RFI: En Ukraine, les pro-russes reviennent en force

Article publié sur le site de RFI, le 13/11/2020

Les élections municipales et régionales du 25 octobre, en Ukraine, ont officialisé une perte de vitesse du président Volodymyr Zelensky, pourtant élu en 2019 sur un raz-de-marée « dégagiste ». En revanche, une série de formations estampillées pro-russes ont réalisé de bons scores malgré le climat de guerre avec la Russie, alimentant les craintes d’une « revanche du Kremlin ». Par Sébastien Gobert.

Ce serait une « victoire triomphante », à en croire les dirigeants du parti Plateforme d’Opposition - Pour la Vie (POPV). Le 25 octobre, il est arrivé troisième au plan national, en prenant la tête dans six conseils régionaux et plusieurs dizaines de conseils municipaux de grandes et moyennes agglomérations, notamment dans l’est et le sud du pays. Le chef du parti, Viktor Medvetchouk, promeut une relation apaisée avec Moscou comme un moyen de résoudre la guerre qui dure depuis 2014 entre les deux pays. Il est en cela aidé par la relation personnelle qu’il entretient avec Vladimir Poutine, parrain de sa fille.
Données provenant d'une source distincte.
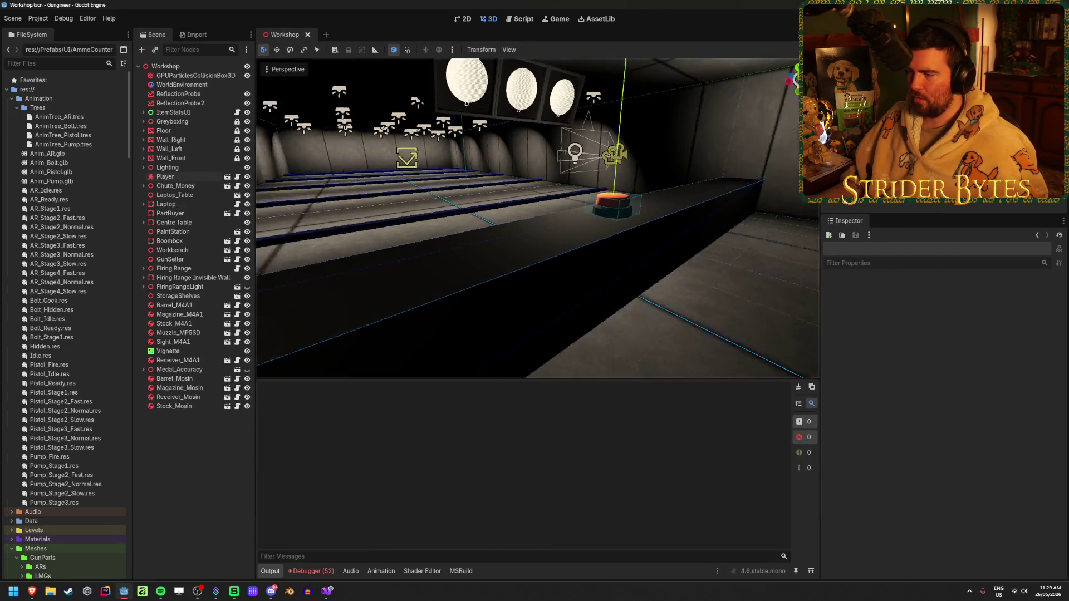
{"action": "key", "text": "d"}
Les résultats de POPV s’associent aux succès d’autres partis politiques pro-russes au niveau local. Le parti du blogueur et trouble-fête affilié au Kremlin, Anatoliy Shariy, fait ainsi son entrée dans plusieurs assemblées locales, bien que lui-même vive en exil depuis des années, recherché par la police ukrainienne. Des barons régionaux russophiles, comme le très controversé Hennadiy Kernes à Kharkiv, ont aussi suscité une adhésion appréciable des électeurs. L’impression d’une vague pro-russe déferlant sur le pays semble donc irrésistible. Elle inquiète, alors que la Crimée reste annexée par la Russie, que l’Est en guerre demeure une plaie ouverte pour le pays, et que les réformes pro-occidentales semblent bloquées à Kiev. « La revanche du Kremlin est en marche », assène Andriy Smoliy, représentant du parti Solidarité européenne de l’ancien chef de l’État Petro Porochenko.

Pourquoi voter pro-russe?

Pour expliquer ce retour en force des partis estampillés pro-russes, les analystes avancent de multiples raisons. D’un point de vue structurel, il n’y a rien de surprenant: environ 30% de la population ukrainienne vit dans le paradigme du « monde russe », avance le politologue Serhiy Fours. Une nostalgie de l’URSS explique ce phénomène, autant que des liens économiques, culturels et familiaux. Depuis l’indépendance de l’Ukraine en 1991, ce tiers doit composer avec un autre tiers d’Ukrainiens historiquement opposé à l’idée d’une Ukraine russophile. Au gré des élections et des révolutions, ces deux blocs se disputent le dernier tiers, véritable ventre mou de l’Ukraine.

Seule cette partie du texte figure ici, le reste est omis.